Interim Executive Director
Institute on Disabilities at Temple University
College of Education and Human Development
The Institute on Disabilities at Temple University pauses today to honor the life and work of Justice Ruth Bader Ginsburg. Justice Ginsburg passed away Friday, September 18, 2020, at the age of 87. While perhaps best known for her work to promote gender equality, Justice Ginsburg was a tireless advocate for equality of opportunity for all.
In 1999, Justice Ginsburg authored the majority opinion in Olmstead v. L.C., a landmark case for disability rights and inclusion. The Court's Opinion affirmed, that people with disabilities have a civil right to live, work and participate in all aspects of their communities and found that segregation of people with disabilities is a type of discrimination prohibited under the Americans with Disabilities Act (ADA). Speaking of the harm caused by segregation on the basis of disability, Justice Ginsburg wrote: it "perpetuates unwarranted assumptions that persons so isolated are incapable or unworthy of participating in community life" and "diminishes the everyday life activities of individuals, including family relations, social contacts, work options, economic independence, educational advancement, and cultural enrichment."
Olmstead was a game changer for people with disabilities and their families who seek community inclusion and participation. Because of the Olmstead decision, people with disabilities, including those with intellectual disabilities, have the right to choose home and community-based services instead of institutional or congregate care, which heretofore had been the only option for those needing support.

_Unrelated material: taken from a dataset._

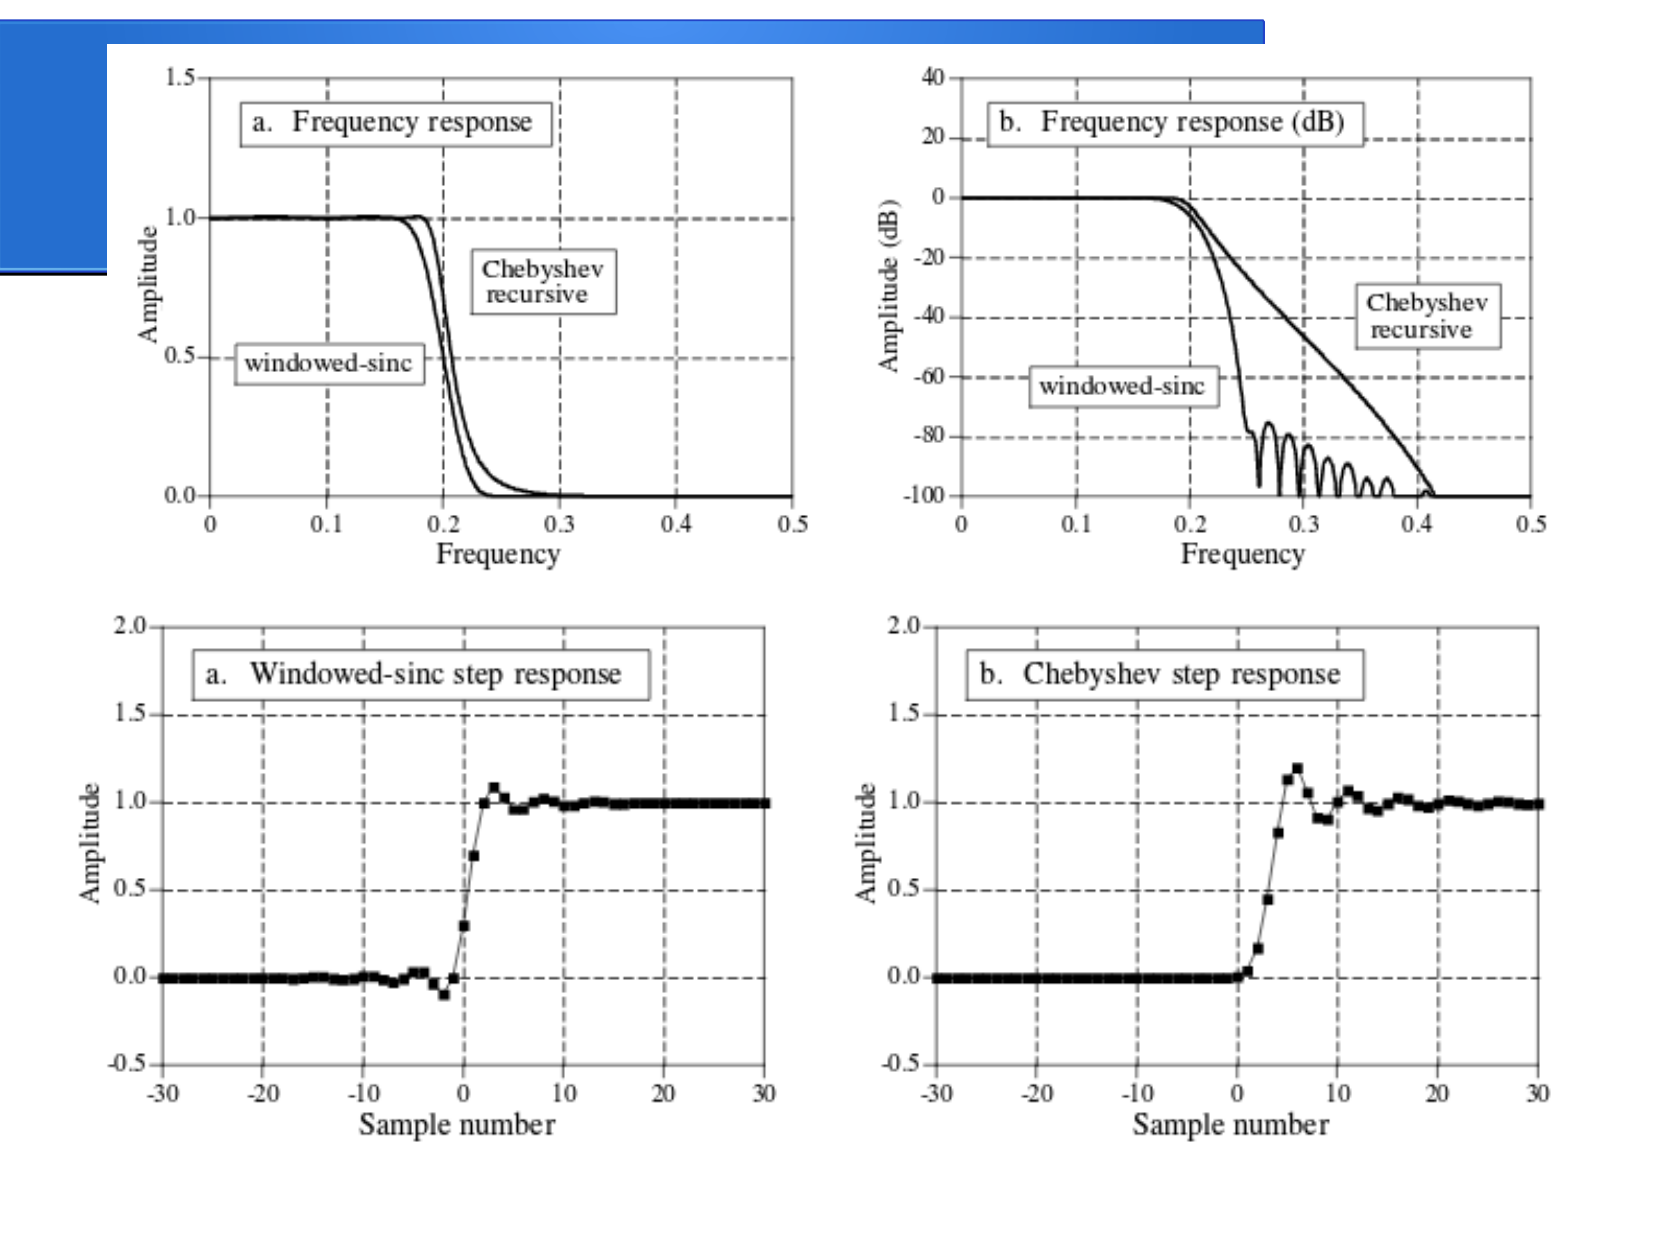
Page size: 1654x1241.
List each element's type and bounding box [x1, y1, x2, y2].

picture [60, 44, 1588, 1156]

Through our work with and on behalf of people with disabilities and their families, the Institute on Disabilities, strives to follow the example and words of Justice Ginsburg. She said, "If you want to be a true professional, you will do something outside yourself. Something to repair tears in your community. Something to make life a little better for people less fortunate than you. That's what I think a meaningful life is – living not for oneself, but for one's community."